■ Your goal ■
Reproduce the entries below exactly, but only from the line containing "8: (437, 310, 1.87)" to the line containing "27: (655, 270, 1.49)", inclusive.

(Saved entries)
[Start of section]

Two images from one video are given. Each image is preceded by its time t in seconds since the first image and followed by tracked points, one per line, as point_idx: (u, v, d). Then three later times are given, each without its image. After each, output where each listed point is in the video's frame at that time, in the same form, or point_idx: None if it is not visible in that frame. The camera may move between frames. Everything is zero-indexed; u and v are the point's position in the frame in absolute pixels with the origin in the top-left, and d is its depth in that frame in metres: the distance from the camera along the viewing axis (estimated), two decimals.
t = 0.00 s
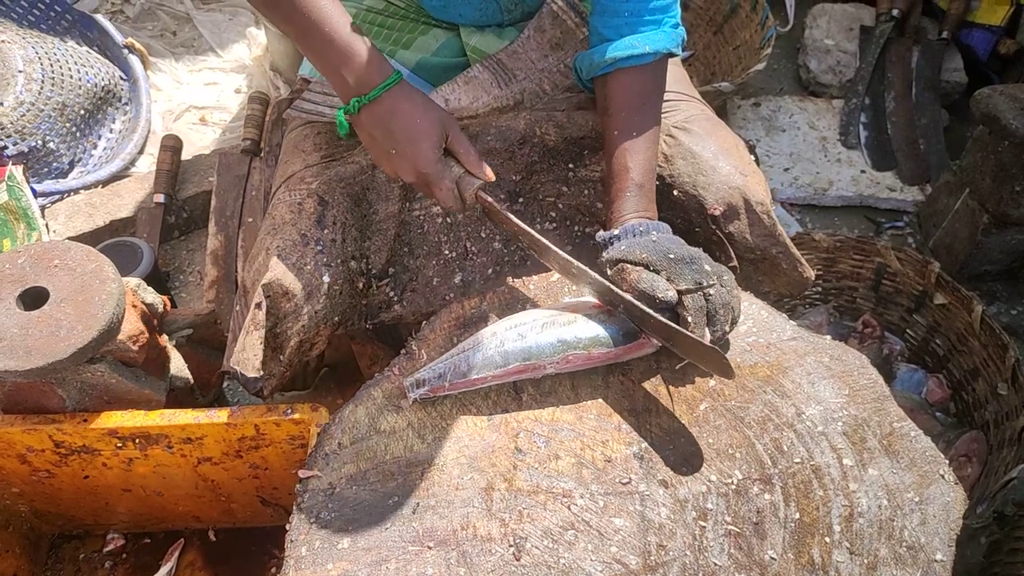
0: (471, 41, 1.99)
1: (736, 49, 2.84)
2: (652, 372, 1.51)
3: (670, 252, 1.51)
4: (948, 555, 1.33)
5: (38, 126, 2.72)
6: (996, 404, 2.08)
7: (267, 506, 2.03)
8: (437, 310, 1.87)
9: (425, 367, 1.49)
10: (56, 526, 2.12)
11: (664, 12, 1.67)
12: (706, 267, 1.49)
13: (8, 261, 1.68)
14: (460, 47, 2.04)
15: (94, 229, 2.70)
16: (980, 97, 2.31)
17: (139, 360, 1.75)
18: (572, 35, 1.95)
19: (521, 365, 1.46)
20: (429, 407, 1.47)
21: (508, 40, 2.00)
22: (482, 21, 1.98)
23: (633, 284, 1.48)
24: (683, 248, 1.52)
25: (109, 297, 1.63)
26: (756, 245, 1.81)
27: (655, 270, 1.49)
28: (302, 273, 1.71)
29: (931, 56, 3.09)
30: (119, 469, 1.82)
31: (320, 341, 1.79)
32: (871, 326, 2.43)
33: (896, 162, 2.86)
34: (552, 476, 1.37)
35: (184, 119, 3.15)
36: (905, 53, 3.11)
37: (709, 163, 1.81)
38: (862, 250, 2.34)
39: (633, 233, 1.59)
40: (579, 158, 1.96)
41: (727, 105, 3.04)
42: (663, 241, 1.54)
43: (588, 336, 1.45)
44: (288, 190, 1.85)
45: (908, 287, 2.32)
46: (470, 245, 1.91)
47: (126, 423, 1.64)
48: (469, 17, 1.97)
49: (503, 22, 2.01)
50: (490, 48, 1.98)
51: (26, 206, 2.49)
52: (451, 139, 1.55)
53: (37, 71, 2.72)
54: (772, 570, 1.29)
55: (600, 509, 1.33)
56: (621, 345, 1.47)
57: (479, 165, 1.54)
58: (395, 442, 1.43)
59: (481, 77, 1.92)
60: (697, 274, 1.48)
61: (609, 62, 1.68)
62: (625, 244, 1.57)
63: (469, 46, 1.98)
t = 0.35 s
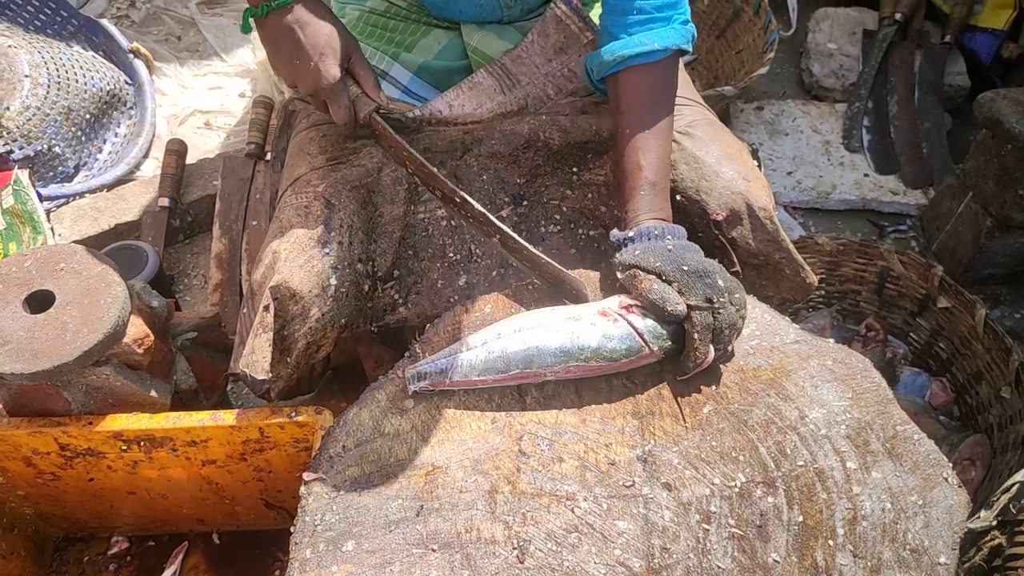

[End of section]

■ Output of the task ■
8: (437, 310, 1.87)
9: (425, 367, 1.49)
10: (56, 526, 2.12)
11: (664, 12, 1.67)
12: (706, 267, 1.49)
13: (8, 261, 1.68)
14: (460, 47, 2.04)
15: (94, 229, 2.70)
16: (980, 97, 2.31)
17: (139, 360, 1.75)
18: (572, 35, 1.95)
19: (521, 365, 1.46)
20: (429, 407, 1.47)
21: (508, 40, 2.00)
22: (482, 21, 1.98)
23: (633, 284, 1.48)
24: (683, 248, 1.52)
25: (109, 297, 1.63)
26: (756, 245, 1.81)
27: (655, 270, 1.49)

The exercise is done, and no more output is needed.